▶ [Page excerpt]
------------------------------

The fire horses, two for light engines, and three when the machines weigh more than four tons—are trained as finely as the men. They are the pets of the house and of the neighborhood. Some of them learn in a week to run to their places at the signal; others require a month's training. The lessons are simple enough. A raw horse is made to feel the whip as he hears the signal bell. If be is an intelligent animal, the two so soon become synonymous that he starts for his place the instant the bell rings. Many horses seem to know quite as well as the men, when the alarm is one that means business. They really seem to count the strokes.

ELECTRICITY FOR FIRE ENGINES.

It is highly probable that the days of the fire horse are numbered. Steam as a motive power for fire engines, although used in several American cities, and in many European ones, has never found favor in Chicago. The difficulty in getting up power quickly enough seems to be the trouble. Electricity, however, which is now used in Paris and Berlin, is pretty certain to displace the horse within the next few years. Its chief advantages are that it makes a quicker start possible than with horses, and that the same power which propels the machine through the streets can be used for pumping-apparatus when the fire is reached. Moreover, no fire is needed, thus doing away with lots of smoke and noise that add to the confusion inseparable from any fire alarm. Another fact in favor of electricity is that if, as so often happens, there is no fire worth talking. about, or one that can be put out, with an extinguisher, there is no loss of fuel and labor. At present, every engine is expected to arrive at the fire with its own fire blazing hot. The cleanliness and neatness of an engine house that requires no boiler, handles no coal or ashes and keeps no horses on its premises, may be imagined. Heretofore, it has been objected that if electrical apparatus gets out of order the men are helpless, and, formerly, electricity was not so commonly used as at present; this may have had some force.

------------------------------

▶ [Problems]
a. Reproduce word for word the part of the fire engine passage that begins at the words "The fire horses, two" and stops after the words "count the strokes.".
b. Please name every city that the fire engine passage mentions by name.
c. Extend the fire engine passage with new sentences that follow on from its final sentence.

------------------------------

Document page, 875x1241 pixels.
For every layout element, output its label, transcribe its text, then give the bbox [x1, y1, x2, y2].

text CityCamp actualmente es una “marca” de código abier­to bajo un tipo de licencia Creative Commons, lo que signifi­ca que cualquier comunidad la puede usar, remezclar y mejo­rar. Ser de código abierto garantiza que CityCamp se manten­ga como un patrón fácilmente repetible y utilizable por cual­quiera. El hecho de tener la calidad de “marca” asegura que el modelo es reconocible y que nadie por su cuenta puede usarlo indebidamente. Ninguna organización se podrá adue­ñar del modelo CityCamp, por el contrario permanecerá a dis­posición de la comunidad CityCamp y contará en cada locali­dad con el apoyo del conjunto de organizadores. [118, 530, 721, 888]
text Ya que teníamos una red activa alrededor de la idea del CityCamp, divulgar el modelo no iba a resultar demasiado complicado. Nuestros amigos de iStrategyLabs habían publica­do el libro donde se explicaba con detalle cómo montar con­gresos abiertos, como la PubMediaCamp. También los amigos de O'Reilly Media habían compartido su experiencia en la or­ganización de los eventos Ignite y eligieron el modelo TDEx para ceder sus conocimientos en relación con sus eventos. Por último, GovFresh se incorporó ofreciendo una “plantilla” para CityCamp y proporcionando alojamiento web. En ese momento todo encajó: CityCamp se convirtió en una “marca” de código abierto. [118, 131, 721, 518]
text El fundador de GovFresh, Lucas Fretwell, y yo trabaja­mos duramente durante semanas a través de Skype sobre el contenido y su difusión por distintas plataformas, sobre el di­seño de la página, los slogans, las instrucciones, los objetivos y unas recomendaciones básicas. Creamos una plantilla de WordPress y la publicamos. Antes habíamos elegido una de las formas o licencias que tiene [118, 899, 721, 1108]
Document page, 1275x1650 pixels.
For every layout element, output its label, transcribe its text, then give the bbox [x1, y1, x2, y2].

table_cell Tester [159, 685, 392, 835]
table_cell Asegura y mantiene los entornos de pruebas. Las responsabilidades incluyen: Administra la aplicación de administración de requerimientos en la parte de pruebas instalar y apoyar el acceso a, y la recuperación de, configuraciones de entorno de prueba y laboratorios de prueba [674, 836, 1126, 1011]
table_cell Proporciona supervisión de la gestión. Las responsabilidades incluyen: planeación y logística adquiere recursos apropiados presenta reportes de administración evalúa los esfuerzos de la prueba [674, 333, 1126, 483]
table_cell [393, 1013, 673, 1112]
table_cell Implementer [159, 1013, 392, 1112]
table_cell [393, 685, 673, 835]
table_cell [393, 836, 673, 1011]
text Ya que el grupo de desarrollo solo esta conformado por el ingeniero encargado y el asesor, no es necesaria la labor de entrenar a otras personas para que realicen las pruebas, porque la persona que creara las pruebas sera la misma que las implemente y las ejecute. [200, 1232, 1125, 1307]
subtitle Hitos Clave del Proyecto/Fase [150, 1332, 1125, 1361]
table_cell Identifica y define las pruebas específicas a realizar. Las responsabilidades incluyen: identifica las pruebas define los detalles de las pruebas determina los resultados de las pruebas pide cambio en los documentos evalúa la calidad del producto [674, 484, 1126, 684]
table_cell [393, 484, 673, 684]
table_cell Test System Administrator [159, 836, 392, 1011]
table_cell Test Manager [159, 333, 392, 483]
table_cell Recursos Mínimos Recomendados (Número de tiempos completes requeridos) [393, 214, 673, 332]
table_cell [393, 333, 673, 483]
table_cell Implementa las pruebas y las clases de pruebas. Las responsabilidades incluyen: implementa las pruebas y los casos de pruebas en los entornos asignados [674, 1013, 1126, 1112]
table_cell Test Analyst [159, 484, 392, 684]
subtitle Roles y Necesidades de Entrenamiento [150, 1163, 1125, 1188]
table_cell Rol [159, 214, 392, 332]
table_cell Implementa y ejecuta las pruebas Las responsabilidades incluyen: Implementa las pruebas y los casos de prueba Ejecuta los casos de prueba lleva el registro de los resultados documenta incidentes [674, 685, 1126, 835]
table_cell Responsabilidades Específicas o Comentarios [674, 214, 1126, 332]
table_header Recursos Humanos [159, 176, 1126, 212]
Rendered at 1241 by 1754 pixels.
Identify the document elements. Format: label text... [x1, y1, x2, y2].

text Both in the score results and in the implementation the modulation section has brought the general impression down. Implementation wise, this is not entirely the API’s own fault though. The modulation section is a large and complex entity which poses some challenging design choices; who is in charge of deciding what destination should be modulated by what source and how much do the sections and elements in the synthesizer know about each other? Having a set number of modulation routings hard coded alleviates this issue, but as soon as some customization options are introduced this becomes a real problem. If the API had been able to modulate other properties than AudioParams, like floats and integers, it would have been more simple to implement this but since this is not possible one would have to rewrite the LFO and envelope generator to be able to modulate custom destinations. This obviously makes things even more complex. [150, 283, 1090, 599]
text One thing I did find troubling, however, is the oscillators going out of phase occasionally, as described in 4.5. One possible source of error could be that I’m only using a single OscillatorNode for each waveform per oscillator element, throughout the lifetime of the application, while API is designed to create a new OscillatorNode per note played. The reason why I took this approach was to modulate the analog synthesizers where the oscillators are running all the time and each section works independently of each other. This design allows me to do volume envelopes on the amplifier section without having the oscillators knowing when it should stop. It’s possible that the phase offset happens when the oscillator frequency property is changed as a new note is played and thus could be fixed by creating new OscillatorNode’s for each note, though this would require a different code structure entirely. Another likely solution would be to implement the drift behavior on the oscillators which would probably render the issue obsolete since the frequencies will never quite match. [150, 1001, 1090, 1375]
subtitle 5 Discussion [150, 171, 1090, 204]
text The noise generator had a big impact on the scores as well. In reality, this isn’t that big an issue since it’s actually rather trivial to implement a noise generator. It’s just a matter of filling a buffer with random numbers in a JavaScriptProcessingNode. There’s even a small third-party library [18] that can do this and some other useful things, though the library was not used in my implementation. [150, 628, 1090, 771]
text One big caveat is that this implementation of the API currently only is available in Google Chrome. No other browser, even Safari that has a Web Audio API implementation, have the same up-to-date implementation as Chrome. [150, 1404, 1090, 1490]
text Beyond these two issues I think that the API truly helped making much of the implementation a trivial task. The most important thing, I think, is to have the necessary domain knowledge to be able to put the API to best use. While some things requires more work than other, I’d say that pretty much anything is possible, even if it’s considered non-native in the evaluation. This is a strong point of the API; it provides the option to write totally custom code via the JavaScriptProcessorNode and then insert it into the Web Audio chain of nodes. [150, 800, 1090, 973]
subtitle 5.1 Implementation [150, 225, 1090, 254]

------------------------------

▶ [Responses by task]
a.
The fire horses, two for light engines, and three when the machines weigh more than four tons—are trained as finely as the men. They are the pets of the house and of the neighborhood. Some of them learn in a week to run to their places at the signal; others require a month's training. The lessons are simple enough. A raw horse is made to feel the whip as he hears the signal bell. If be is an intelligent animal, the two so soon become synonymous that he starts for his place the instant the bell rings. Many horses seem to know quite as well as the men, when the alarm is one that means business. They really seem to count the strokes.

b. Chicago, Paris, Berlin

c.
MODERN EQUIPMENT FOR FIRE-FIGHTING.

The modern equipment for fire fighting consists of engines for pumping water, hose for distributing it at the fire, various sizes and lengths being used, according to need, ladders for getting up into buildings, lifelines, and nets into which people jump, if they have to. Each hose-cart, also carries two chemical extinguishers, having a capacity of fifty gallons each. In the last five, years an average of forty fires a year has been put out with the aid of these extinguishers alone. The ladders are of various types, from small ones, to be carried by the firemen, to the extension ladders raised by a crank, which reach to a height of ninety feet, or to the sixth story of an ordinary building.

COMPRESSED-AIR EXTENSION LADDER.

One of the most interesting novelties shown at the Paris Fire Congress of 1900 was an eighty-five-feet extension ladder from Frankfort, Germany, built on the telescope plan, and raised by compressed air to its full height in 25 seconds.

THE SCALING LADDERS.

The scaling ladders used by firemen, to climb up the outside of a building where ordinary ladders fail, consist of long poles into which crosspieces, or rungs, are inserted, by which a man may climb. At the end of each pole is a long spike-projection, to be thrust through the window sash. With a supply of such ladders trained firemen can get to the top of a building in an incredibly short time.

THE WATER TOWER, SEARCHLIGHT AND GUN.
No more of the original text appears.